Exercise objective: In the rows below, could you arrange everything from the line containing "Exklusive YART-Einblicke: So" down to the line containing "NEUESTE ARTIKEL", both included, as a numbered list with any blank lines left out?

(Extracted data Opens)

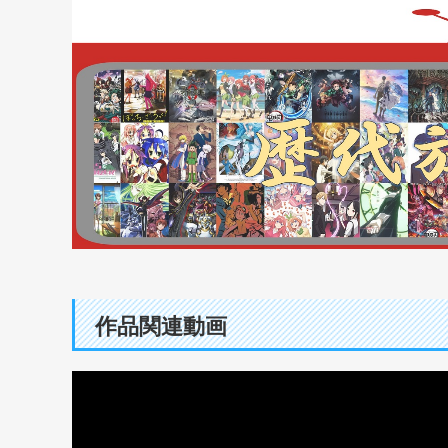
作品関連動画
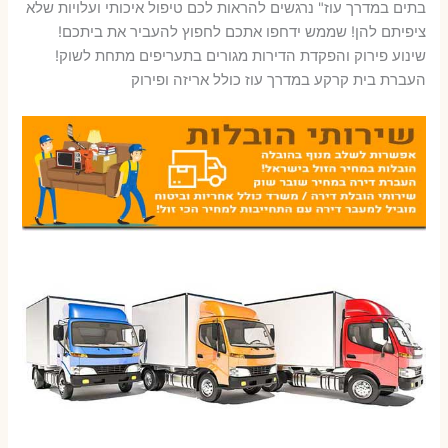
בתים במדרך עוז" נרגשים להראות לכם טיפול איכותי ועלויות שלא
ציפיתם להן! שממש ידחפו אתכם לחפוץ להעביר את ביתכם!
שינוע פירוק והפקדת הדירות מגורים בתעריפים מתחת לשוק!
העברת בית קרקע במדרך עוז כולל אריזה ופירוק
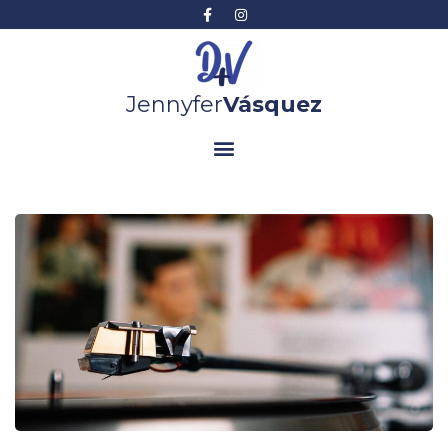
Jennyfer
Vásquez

(Extracted data Closes)
(Extracted data Opens)

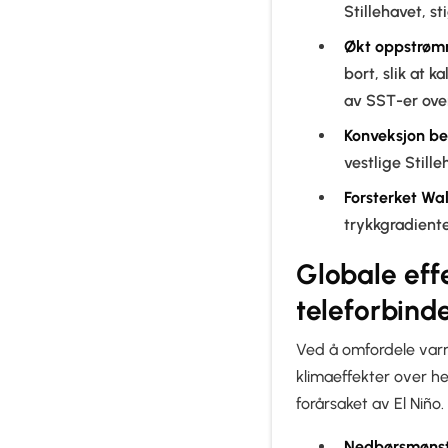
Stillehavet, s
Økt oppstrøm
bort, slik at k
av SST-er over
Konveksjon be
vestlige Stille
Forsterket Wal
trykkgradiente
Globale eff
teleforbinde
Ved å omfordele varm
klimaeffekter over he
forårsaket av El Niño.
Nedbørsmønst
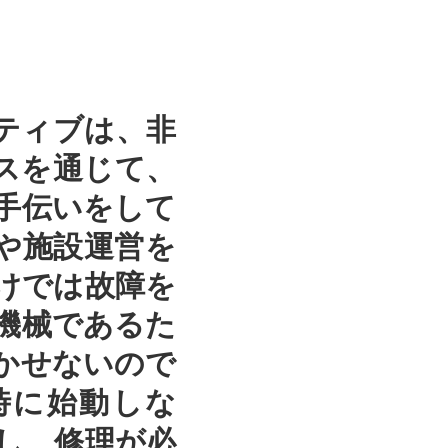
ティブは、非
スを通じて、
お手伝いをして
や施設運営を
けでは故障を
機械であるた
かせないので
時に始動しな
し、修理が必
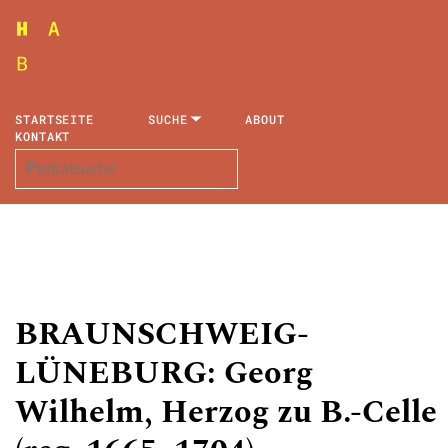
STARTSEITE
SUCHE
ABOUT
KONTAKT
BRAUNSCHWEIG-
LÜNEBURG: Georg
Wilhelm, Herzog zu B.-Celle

(Extracted data Closes)
(Extracted data Opens)

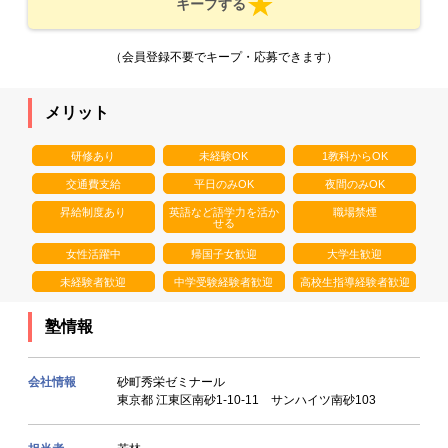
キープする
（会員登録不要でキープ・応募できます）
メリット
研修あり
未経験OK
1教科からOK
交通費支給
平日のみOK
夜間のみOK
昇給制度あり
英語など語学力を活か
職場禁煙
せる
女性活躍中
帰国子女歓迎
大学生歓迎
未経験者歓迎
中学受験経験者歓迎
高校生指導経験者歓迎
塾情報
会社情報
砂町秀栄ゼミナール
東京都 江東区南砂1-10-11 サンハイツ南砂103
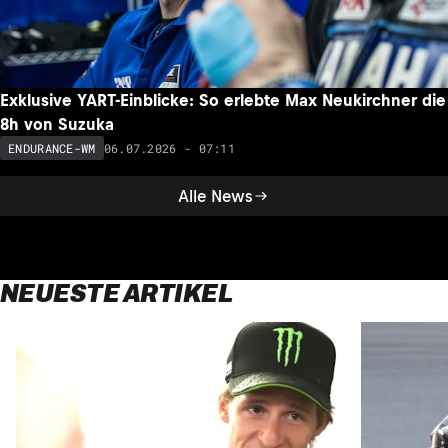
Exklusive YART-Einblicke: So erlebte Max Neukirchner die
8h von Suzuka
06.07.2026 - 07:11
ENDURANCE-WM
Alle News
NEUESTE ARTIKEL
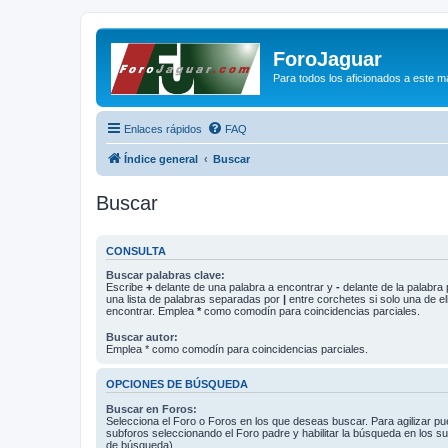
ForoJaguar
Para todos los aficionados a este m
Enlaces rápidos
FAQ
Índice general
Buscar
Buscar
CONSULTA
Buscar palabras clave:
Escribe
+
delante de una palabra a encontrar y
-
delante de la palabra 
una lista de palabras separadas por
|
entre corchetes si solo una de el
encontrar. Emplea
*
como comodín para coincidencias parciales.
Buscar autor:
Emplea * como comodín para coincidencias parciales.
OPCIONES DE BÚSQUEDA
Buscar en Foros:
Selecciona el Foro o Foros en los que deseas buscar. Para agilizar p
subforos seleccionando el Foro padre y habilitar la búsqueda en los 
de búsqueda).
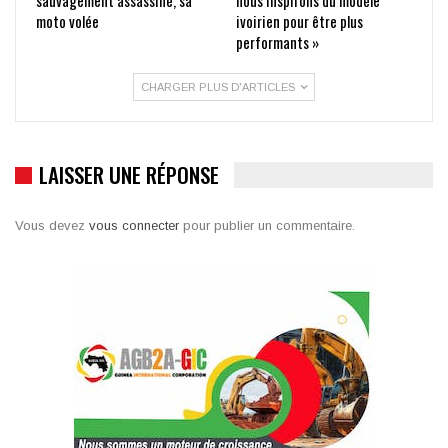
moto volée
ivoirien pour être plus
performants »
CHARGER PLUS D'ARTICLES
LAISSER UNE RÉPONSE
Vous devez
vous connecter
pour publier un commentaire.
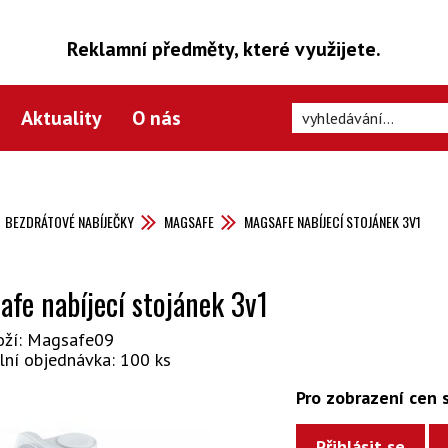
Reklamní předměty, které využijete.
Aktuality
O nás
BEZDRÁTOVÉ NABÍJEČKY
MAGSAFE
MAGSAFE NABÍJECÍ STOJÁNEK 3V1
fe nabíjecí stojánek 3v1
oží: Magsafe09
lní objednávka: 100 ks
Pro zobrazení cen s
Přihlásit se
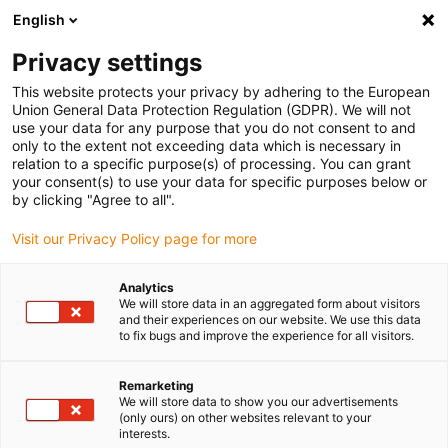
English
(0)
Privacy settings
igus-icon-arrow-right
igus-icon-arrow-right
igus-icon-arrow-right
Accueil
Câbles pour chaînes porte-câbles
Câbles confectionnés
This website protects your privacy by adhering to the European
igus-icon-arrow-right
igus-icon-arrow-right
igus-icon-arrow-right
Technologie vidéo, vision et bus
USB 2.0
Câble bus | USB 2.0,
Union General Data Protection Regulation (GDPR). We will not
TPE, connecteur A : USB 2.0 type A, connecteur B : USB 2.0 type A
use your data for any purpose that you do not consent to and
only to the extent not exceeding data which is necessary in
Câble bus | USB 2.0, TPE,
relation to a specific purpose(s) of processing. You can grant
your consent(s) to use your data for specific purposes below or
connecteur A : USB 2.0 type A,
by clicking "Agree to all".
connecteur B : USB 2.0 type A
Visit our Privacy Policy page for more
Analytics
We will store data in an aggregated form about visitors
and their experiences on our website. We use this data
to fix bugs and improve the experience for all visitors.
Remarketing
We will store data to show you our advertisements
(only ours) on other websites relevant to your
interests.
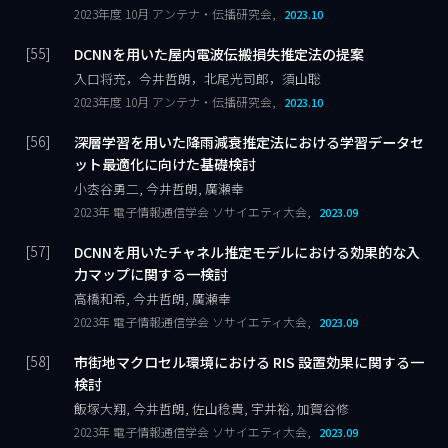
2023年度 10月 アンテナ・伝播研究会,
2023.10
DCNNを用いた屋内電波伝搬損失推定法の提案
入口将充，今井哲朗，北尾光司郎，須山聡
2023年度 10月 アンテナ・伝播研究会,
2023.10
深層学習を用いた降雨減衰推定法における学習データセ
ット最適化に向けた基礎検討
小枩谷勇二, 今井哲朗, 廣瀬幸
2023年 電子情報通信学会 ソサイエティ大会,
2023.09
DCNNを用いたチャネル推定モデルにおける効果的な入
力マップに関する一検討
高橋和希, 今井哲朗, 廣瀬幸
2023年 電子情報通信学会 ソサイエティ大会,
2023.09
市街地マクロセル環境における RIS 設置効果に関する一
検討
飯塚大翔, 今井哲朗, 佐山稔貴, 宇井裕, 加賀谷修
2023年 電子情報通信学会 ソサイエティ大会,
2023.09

(Extracted data Closes)

Output for this task:
1. Exklusive YART-Einblicke: So erlebte Max Neukirchner die
2. 8h von Suzuka
3. 06.07.2026 - 07:11
4. ENDURANCE-WM
5. Alle News
6. NEUESTE ARTIKEL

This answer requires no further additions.